Provided material:
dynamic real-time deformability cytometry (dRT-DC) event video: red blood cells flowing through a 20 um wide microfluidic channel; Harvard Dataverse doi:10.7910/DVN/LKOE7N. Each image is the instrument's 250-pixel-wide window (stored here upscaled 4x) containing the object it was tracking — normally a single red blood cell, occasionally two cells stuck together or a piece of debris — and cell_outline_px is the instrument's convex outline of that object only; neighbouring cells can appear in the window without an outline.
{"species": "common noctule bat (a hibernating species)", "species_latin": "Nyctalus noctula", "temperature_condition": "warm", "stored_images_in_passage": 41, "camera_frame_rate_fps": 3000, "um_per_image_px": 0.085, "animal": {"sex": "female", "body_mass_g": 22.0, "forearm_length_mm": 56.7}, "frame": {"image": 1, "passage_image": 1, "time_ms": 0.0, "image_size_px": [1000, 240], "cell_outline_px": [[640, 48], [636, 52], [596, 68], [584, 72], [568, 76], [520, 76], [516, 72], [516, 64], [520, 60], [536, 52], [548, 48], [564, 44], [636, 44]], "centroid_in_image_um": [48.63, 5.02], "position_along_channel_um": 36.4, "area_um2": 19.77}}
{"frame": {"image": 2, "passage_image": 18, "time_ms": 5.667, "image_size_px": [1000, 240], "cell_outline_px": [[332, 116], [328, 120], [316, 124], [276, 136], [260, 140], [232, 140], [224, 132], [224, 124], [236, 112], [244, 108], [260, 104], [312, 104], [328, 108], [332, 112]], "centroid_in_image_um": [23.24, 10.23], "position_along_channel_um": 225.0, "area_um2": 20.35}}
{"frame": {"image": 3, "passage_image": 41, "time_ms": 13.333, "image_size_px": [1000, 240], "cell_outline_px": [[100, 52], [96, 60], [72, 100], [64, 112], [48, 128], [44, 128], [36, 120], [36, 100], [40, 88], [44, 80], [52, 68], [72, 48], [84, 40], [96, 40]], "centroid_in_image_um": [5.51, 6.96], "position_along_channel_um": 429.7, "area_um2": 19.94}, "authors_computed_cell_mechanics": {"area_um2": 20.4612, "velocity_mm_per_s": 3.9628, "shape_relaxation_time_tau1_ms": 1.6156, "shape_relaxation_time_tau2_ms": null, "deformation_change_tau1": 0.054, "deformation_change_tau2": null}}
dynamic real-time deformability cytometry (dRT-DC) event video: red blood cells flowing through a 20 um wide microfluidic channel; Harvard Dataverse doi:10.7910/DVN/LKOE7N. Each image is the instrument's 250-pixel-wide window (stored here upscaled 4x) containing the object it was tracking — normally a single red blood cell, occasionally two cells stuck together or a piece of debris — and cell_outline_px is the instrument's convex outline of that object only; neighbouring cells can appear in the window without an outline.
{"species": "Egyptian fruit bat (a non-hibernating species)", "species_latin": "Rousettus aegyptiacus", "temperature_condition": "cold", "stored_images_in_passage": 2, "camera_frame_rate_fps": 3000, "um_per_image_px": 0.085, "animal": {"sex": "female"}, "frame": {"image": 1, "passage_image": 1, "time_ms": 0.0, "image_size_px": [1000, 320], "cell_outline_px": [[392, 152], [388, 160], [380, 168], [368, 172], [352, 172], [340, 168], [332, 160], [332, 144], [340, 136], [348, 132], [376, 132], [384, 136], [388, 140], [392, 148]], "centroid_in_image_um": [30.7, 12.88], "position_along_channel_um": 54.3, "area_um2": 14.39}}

Short task:
Transcribe the data. Leave every line exactly as it is.

Answer below:
dynamic real-time deformability cytometry (dRT-DC) event video: red blood cells flowing through a 20 um wide microfluidic channel; Harvard Dataverse doi:10.7910/DVN/LKOE7N. Each image is the instrument's 250-pixel-wide window (stored here upscaled 4x) containing the object it was tracking — normally a single red blood cell, occasionally two cells stuck together or a piece of debris — and cell_outline_px is the instrument's convex outline of that object only; neighbouring cells can appear in the window without an outline.
{"species": "common noctule bat (a hibernating species)", "species_latin": "Nyctalus noctula", "temperature_condition": "warm", "stored_images_in_passage": 41, "camera_frame_rate_fps": 3000, "um_per_image_px": 0.085, "animal": {"sex": "female", "body_mass_g": 22.0, "forearm_length_mm": 56.7}, "frame": {"image": 1, "passage_image": 1, "time_ms": 0.0, "image_size_px": [1000, 240], "cell_outline_px": [[640, 48], [636, 52], [596, 68], [584, 72], [568, 76], [520, 76], [516, 72], [516, 64], [520, 60], [536, 52], [548, 48], [564, 44], [636, 44]], "centroid_in_image_um": [48.63, 5.02], "position_along_channel_um": 36.4, "area_um2": 19.77}}
{"frame": {"image": 2, "passage_image": 18, "time_ms": 5.667, "image_size_px": [1000, 240], "cell_outline_px": [[332, 116], [328, 120], [316, 124], [276, 136], [260, 140], [232, 140], [224, 132], [224, 124], [236, 112], [244, 108], [260, 104], [312, 104], [328, 108], [332, 112]], "centroid_in_image_um": [23.24, 10.23], "position_along_channel_um": 225.0, "area_um2": 20.35}}
{"frame": {"image": 3, "passage_image": 41, "time_ms": 13.333, "image_size_px": [1000, 240], "cell_outline_px": [[100, 52], [96, 60], [72, 100], [64, 112], [48, 128], [44, 128], [36, 120], [36, 100], [40, 88], [44, 80], [52, 68], [72, 48], [84, 40], [96, 40]], "centroid_in_image_um": [5.51, 6.96], "position_along_channel_um": 429.7, "area_um2": 19.94}, "authors_computed_cell_mechanics": {"area_um2": 20.4612, "velocity_mm_per_s": 3.9628, "shape_relaxation_time_tau1_ms": 1.6156, "shape_relaxation_time_tau2_ms": null, "deformation_change_tau1": 0.054, "deformation_change_tau2": null}}
dynamic real-time deformability cytometry (dRT-DC) event video: red blood cells flowing through a 20 um wide microfluidic channel; Harvard Dataverse doi:10.7910/DVN/LKOE7N. Each image is the instrument's 250-pixel-wide window (stored here upscaled 4x) containing the object it was tracking — normally a single red blood cell, occasionally two cells stuck together or a piece of debris — and cell_outline_px is the instrument's convex outline of that object only; neighbouring cells can appear in the window without an outline.
{"species": "Egyptian fruit bat (a non-hibernating species)", "species_latin": "Rousettus aegyptiacus", "temperature_condition": "cold", "stored_images_in_passage": 2, "camera_frame_rate_fps": 3000, "um_per_image_px": 0.085, "animal": {"sex": "female"}, "frame": {"image": 1, "passage_image": 1, "time_ms": 0.0, "image_size_px": [1000, 320], "cell_outline_px": [[392, 152], [388, 160], [380, 168], [368, 172], [352, 172], [340, 168], [332, 160], [332, 144], [340, 136], [348, 132], [376, 132], [384, 136], [388, 140], [392, 148]], "centroid_in_image_um": [30.7, 12.88], "position_along_channel_um": 54.3, "area_um2": 14.39}}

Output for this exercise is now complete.